Frühwirth
Wenn ich für mein Geld am Sparbuch hohe Zinsen bekomme, ist das gut für mich als Anleger. Weil es sich eben um Fremdkapital handelt und die Zinsen an den Sparer von den Eigenkapitalgebern der Bank bezahlt werden. Gleiches wäre auch bei Anleihen der Fall. Bei Aktien gilt das jedoch nicht. Sie stellen Eigenkapital dar, und je höher die Dividende, umso weniger Substanz bleibt im Unternehmen und desto geringer wird der Aktienkurs nach der Ausschüttung sein. Die Aktionäre zahlen sich die Dividende quasi selbst. Das Geld wandert nur von der „Kursgewinn-Hosentasche“ in die „Dividenden-Hosentasche“.
Der Kursgewinn wird bei den meisten Anlegern erst irgendwann in ferner Zukunft realisiert. Da ist es doch nur verständlich, wenn Anleger auch von einer jährlichen Dividendenzahlung profitieren wollen.
• • • • •
Von wem werden laut dem Textauszug über Dividenden die Zinsen an den Sparer bezahlt?

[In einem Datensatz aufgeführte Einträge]
• • • • •
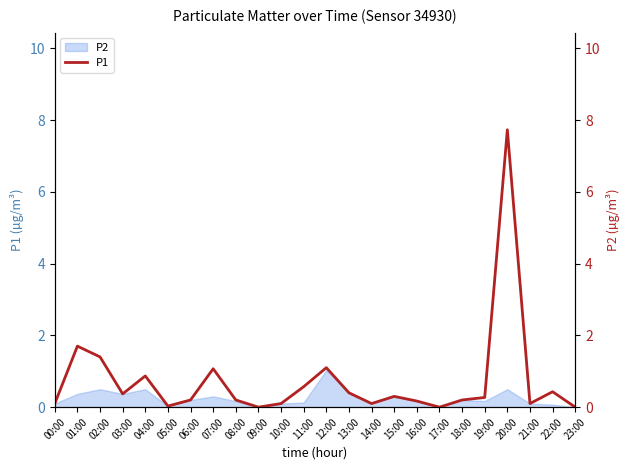

What is the label of the 16th point from the left?

15:00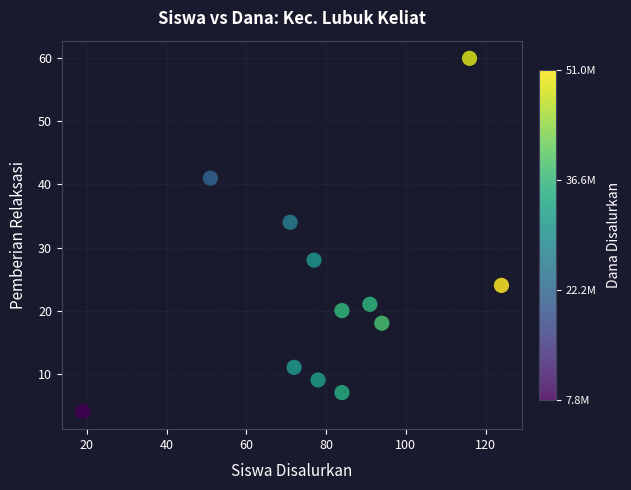

What Y value in the scatter plot is closest to 32?

34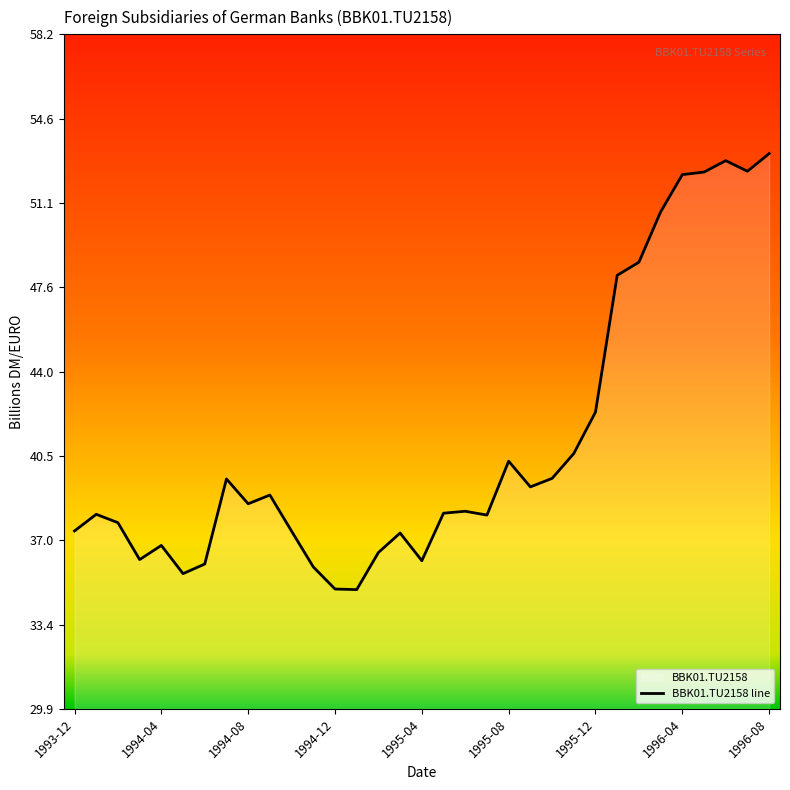

At which label is the value closest to 44?

1995-12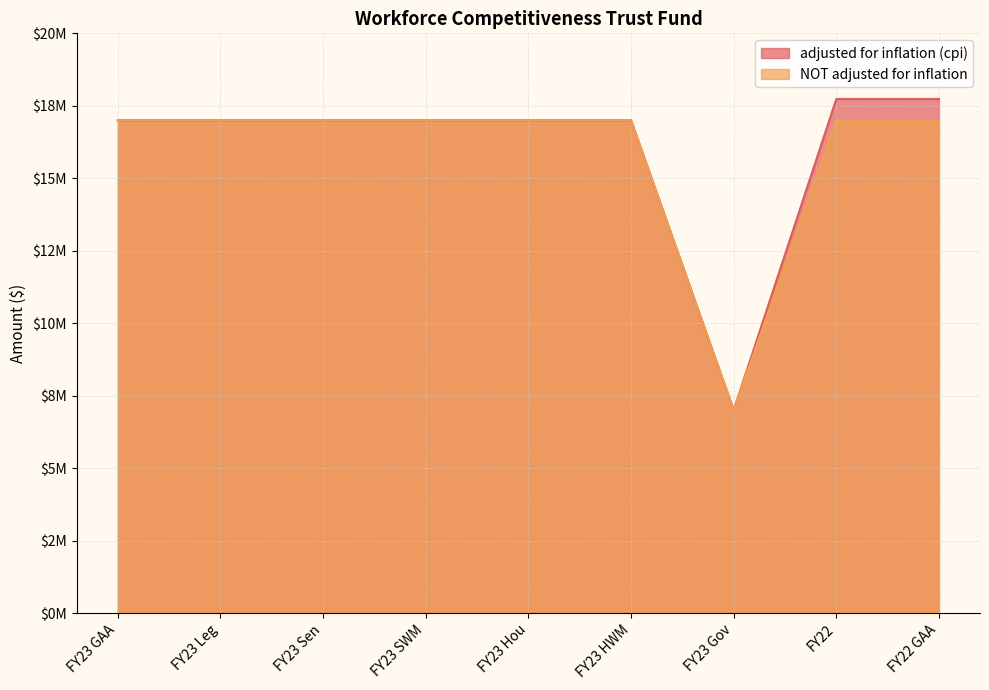

True or false: adjusted for inflation (cpi) has a value of 4247610 at FY22 GAA.

False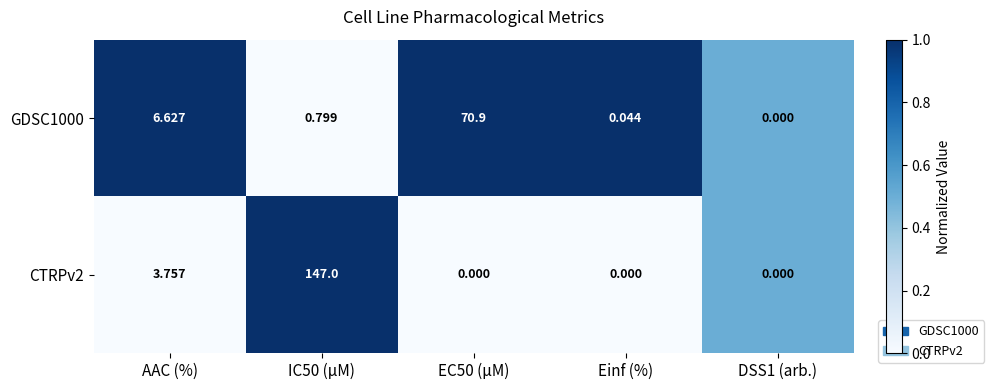

Where is GDSC1000 nearest to the value 35?

AAC (%)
• • • • •
▶ [ANTWORT]: Von den Eigenkapitalgebern der Bank.